After we returned from our holiday vacation, B and I decided we needed to cut back on our diets. The guacamole and tortilla chips we gorged on in Mexico every day were just not going to cut it for our abs. Or lack there of. So I came up with the idea to cut out all processed carbs for a few weeks. No bread, rice, pasta, etc. Of course we still ate carrots, veggies, and I could never get rid of my salad dressing; but for the most part, we really took on this challenge. I thought I’d share some meal suggestions, in case you think you’d like to give it a shot. Take note: even though we cut out carbs, we still ate a LOT of food. I’m a fat-kid. No half sized portions work here. Double note: I HATE detailed recipes. So while I could have found much more intricate meals, I stuck to easy. This girl does not want difficult recipes after an 11 hour work day thank you very much.Here’s where you can stop reading if you’re totally not interested in jumping off the cliff that is carb-free. Just because I jumped off the cliff, doesn’t mean you have to follow. Your parents would be so proud.
Also, something worth mentioning. I don’t use oil in hardly anything I cook. I have an amazing non-stick pan, that allows me to forgo any sort of oil. So in Shauna terms, “saute” actually means “cook in a skillet.”
1. Essentially, chicken fajitas without the tortillas. I did not use fajita seasoning either, just sauteed peppers/onions/chicken in a skillet, served with a little chipotle sauce on top. Delicious (and even better with avocado)!
2. Taco salad, or Chicken Tostadas, without the tostada.
3. Baked Mahi-Mahi. I made an avocado salsa to top it off: avocado, chopped grape tomatoes, chopped red onion. Mix with lime juice.
4. Baked zucchini (side dish, serve with grilled chicken, fish, or steak). This recipe calls for parmesan, but I skipped it.
5. Stuffed Peppers. I sort of made up my own recipe for this, but there are tons online. I just used more meat, more veggies, and more tomatoes to substitute for the rice I typically use.
6. OMG. Baked Cauliflower and Broccoli (and Brussel Sprouts if you like them). This was a huge hit in our house. B doesn’t like these veggies normally, but when baked, he couldn’t get enough. Start with either of these two recipes: Cauliflower or Broccoli.
7. Side dish of sauteed veggies. Carrots, onions, zucchini. Serve with chicken, fish, or steak.
8. My famous favorite salad. Take a romaine lettuce heart, cut it in half. Sprinkle red onion, diced grape tomatoes, and avocado on top. And if you love it like I do, add cilantro too! We typically have one before every meal.
9. Pot roast. I made a roast like I always do, but skipped adding potatoes. Roast, carrots, celery, and onions all the way.
10. Side dish of mushrooms, zucchini, green peppers, and onions. Perfect with a steak (header photo).
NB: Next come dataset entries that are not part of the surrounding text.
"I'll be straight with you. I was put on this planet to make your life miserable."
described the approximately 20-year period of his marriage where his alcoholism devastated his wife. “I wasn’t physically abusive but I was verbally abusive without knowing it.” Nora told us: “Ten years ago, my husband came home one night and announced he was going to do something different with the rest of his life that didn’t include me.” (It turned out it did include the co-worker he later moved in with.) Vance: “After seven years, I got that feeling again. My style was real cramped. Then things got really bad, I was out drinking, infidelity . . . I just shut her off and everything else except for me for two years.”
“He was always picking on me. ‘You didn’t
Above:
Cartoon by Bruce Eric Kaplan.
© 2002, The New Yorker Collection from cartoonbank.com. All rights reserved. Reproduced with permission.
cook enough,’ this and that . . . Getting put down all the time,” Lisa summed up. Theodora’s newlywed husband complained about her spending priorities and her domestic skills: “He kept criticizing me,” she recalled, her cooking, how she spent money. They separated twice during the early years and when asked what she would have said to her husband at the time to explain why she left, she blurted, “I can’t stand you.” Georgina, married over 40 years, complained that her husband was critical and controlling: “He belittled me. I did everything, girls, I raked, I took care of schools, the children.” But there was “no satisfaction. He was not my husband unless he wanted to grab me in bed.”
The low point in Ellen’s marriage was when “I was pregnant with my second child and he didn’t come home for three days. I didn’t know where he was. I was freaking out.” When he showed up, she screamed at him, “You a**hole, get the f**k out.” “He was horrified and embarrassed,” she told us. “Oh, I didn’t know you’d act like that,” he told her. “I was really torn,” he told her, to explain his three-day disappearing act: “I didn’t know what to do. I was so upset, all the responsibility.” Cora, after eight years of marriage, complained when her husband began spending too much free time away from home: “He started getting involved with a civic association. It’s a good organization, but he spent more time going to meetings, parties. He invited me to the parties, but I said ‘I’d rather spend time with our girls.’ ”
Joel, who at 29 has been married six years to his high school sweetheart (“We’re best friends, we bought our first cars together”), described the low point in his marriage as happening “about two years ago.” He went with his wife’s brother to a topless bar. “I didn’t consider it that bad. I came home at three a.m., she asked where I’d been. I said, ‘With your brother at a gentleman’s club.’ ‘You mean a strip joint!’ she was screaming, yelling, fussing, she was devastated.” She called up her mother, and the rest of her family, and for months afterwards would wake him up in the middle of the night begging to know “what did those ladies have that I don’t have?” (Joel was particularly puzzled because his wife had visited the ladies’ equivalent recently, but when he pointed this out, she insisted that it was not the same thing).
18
11. One of B’s favorites: Steak roll-ups. If you’re an avid Pinterest-er, you’ve seen this pinned many times. But trust me, it’s fabulous. Try it. Side note: that blogger clearly is an amazing food photographer. Jealous!
12. Not pictured, but AMAZING. This is by far my most favorite new recipe. Shrimp with zucchini and tomatoes. I highly suggest it.
Because I cannot go an hour without eating something, we snacked on Greek yogurt, hard-boiled eggs, fruit, veggies, and almonds between meals. I typically cooked dinner for four, and then we each took a serving for lunch the next day.
Tell me, what is your favorite carb-free recipe?